Supplied data below:

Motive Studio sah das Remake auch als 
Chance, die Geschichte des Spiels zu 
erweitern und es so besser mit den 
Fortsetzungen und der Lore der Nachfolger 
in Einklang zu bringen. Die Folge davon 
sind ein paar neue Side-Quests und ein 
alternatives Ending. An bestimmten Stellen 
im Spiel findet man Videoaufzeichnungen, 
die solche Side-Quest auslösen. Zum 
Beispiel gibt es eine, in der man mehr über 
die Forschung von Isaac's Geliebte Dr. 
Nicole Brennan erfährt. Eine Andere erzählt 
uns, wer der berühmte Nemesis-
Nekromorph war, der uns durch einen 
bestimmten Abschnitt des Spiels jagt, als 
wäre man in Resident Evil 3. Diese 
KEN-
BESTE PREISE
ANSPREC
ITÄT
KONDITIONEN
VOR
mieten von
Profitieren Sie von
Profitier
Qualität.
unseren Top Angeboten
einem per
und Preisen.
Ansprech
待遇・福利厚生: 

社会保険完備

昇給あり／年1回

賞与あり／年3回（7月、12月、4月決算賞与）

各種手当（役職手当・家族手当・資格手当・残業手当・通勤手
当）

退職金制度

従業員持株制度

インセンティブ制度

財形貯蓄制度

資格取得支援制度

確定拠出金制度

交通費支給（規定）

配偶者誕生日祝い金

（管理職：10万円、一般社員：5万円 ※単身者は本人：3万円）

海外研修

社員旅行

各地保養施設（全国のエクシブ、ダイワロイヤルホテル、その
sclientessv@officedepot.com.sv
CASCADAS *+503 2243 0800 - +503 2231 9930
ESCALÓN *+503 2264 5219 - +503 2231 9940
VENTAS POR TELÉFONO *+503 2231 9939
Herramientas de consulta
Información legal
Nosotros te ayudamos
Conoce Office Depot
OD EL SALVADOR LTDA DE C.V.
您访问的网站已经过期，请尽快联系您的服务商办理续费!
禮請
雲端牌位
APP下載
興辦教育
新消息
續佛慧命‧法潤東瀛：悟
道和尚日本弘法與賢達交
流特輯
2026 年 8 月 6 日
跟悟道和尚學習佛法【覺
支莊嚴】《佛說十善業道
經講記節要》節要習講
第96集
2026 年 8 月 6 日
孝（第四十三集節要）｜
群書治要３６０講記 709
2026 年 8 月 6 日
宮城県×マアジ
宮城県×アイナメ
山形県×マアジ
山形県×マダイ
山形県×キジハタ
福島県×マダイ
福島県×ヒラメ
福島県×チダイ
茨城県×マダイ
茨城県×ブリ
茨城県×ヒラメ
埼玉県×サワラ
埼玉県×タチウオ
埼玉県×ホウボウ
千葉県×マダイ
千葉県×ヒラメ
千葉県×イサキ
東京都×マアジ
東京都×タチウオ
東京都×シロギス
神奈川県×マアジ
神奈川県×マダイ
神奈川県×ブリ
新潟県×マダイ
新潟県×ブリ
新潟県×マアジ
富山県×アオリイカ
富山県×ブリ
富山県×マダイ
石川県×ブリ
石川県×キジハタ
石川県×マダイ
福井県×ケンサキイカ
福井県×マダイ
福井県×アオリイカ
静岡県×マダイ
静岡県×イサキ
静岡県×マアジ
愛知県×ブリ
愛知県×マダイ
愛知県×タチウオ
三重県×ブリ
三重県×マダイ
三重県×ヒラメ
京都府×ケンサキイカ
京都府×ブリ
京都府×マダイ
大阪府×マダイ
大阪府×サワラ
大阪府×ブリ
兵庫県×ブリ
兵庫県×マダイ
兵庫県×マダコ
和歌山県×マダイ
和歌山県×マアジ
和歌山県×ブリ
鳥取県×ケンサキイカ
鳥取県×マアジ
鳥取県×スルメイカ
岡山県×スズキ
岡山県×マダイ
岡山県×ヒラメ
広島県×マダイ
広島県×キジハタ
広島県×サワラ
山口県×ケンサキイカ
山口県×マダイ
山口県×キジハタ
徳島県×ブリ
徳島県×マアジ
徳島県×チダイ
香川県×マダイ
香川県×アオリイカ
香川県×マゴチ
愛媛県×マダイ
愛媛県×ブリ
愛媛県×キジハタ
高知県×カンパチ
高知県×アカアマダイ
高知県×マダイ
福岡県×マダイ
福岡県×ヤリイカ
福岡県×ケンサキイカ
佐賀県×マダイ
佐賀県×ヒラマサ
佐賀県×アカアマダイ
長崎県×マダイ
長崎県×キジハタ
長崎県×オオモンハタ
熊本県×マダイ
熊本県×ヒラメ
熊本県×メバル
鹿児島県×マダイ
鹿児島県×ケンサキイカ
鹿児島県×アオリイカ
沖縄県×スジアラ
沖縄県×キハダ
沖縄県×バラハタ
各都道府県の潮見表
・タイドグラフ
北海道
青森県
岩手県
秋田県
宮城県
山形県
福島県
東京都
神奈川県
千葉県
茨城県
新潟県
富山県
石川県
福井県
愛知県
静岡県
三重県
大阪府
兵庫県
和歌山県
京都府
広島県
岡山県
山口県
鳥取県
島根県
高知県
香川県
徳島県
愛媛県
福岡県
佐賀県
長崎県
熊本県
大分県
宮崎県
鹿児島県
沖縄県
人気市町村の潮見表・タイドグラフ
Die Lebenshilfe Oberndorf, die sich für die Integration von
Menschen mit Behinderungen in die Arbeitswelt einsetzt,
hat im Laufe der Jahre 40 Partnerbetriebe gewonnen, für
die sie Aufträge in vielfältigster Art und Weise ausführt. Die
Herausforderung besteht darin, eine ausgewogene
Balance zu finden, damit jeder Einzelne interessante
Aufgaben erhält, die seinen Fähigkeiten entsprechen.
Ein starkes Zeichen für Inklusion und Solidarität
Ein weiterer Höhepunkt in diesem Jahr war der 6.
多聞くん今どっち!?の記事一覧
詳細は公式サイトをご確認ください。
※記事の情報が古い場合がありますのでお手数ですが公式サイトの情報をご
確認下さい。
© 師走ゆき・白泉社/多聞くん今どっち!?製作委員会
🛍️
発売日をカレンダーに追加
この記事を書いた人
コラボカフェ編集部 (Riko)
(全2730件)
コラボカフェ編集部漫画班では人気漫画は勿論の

End of Supplied data.

### Problem details
Among the lines of the data, some may contain the string "Spiels"; report how many, and nothing more.

### Exercise response
2